Some 75 opponents of the Bakken oil pipeline attended Saturday’s morning launch of a canoe and kayak protest flotilla on the Des Moines River near Pilot Mound in Boone County.
The Bakken Pipeline Resistance Coalition sponsored the protest flotilla in part to protest of the Iowa Utilities Board recent approval of the project and educating citizens about the long-term environmental risks posed by the 1,200-mile pipeline project.
A rally and press conference was held prior to the launch at the Norton’s Ford Access boat ramp on the Des Moines River, about two miles upstream from where the proposed Bakken underground pipeline, also known as the Dakota Access pipeline, will pass under the river.
Paddlers spent about several hours on the water before meeting for food, music and fellowship at the Pilot Mound Community Center. Pilot Mound Mayor Leda Burton addressed the crowd at the rally, telling the crowd the pipeline company “has never called to assure me this pipeline will not pose a risk to our town’s wells.”
Mark Edwards of Boone, who retired after 30 years with the Iowa Department of Natural Resources (DNR) as a trails coordinator, is a leading opponent of the pipeline in Boone County.
“How can a proposed hiking trail less than a 100 feet long get more oversight and closer scrutiny than this hazardous 1,172 mile long pipeline?” Edwards said. “At the current proposed pumping rate, one spill could dump 1 million gallons per hour into our tile systems or water bodies. The pipeline will be monitored electronically from Sugarland, Texas, or by flyovers once every 10 days.”
Other speakers at the press conference were Carolyn Raffensperger of Ames, executive director of the Science and Environmental Health Network, and Angela Carter of Davenport, spokesperson for the Women, Food and Agriculture Network.
Danielle Wirth, a professor of environmental science and policy at Drake University, Iowa State University the the Des Moines Area Community College, said most spills are only discovered by local landowners when lakes of toxic crude well up in their fields.
“Here is why the pipeline will eventually fail,” Wirth said. “Metal pipe, unarmored and exposed to Iowa’s complex soil microbes and minerals, will elicit a weak electric current between charged soil particles — called ions — and the metal piping. The electrical current will wear out the metal and create small holes and fissures. Small failures become larger over time.”
The Iowa Utilities Board in March authorized Texas-based Dakota Access LLC to begin construction of the $3.8 billion underground pipeline on lands outside the jurisdiction of the U.S. Army Corps of Engineers, which is still considering issuing permits for the water crossings.

------------------------------------------------------------

TASKS TO PERFORM –
A) According to the pipeline protest article, where were the rally and press conference held before the launch?
B) From the pipeline protest article, quote the stretch from "The Iowa Utilities Board in" through "the water crossings.".

------------------------------------------------------------

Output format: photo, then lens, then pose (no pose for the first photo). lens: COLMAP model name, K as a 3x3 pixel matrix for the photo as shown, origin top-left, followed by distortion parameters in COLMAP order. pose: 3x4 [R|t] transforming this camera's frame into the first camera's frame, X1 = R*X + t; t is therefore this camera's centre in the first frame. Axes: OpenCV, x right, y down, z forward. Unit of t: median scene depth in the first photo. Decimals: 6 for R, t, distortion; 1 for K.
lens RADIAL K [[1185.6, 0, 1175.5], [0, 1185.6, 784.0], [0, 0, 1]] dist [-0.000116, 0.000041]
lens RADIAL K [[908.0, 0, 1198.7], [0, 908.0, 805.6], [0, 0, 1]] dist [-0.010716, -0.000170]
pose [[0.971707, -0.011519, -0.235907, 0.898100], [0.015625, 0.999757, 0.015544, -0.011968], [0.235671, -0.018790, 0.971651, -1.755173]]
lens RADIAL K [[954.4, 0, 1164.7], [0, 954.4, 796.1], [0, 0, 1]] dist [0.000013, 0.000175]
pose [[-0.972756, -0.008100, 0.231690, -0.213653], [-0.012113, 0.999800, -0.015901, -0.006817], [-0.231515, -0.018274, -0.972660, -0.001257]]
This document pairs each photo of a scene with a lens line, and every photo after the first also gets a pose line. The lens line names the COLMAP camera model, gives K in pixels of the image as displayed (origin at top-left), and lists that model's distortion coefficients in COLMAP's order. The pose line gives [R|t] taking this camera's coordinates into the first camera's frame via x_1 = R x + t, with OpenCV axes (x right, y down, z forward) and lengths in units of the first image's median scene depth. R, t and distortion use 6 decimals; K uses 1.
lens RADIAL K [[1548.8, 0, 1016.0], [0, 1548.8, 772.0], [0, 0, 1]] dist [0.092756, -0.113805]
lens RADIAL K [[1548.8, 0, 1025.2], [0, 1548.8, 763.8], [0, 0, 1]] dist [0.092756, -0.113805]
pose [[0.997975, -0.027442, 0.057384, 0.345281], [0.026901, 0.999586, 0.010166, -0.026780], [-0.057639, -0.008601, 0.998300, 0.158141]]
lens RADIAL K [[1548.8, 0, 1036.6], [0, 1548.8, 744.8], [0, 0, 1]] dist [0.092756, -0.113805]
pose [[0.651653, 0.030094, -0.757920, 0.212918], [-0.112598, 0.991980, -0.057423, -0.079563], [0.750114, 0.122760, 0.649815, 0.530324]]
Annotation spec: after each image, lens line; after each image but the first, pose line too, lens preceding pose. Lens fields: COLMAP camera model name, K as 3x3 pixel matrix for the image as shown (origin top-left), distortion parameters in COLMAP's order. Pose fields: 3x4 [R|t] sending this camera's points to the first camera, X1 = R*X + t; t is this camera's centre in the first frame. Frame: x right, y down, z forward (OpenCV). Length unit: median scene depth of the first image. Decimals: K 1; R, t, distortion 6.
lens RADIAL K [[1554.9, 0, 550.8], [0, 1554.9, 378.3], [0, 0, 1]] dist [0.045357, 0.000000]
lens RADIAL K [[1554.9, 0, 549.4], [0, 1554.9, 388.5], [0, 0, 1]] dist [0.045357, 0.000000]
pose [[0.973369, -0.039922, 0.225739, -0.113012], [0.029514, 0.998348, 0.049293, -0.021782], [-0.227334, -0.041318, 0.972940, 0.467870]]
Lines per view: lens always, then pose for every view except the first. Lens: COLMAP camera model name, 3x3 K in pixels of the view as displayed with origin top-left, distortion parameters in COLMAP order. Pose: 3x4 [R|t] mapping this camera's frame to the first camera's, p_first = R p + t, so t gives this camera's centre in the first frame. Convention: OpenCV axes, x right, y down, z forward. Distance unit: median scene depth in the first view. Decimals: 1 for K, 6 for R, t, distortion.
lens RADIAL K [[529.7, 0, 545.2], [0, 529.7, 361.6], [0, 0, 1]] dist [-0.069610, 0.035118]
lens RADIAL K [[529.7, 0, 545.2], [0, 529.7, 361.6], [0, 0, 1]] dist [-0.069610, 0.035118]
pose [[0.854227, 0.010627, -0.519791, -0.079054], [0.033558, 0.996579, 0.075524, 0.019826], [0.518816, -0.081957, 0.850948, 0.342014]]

------------------------------------------------------------

ANSWERS PER TASK –
A) At the Norton's Ford Access boat ramp on the Des Moines River.

B)
The Iowa Utilities Board in March authorized Texas-based Dakota Access LLC to begin construction of the $3.8 billion underground pipeline on lands outside the jurisdiction of the U.S. Army Corps of Engineers, which is still considering issuing permits for the water crossings.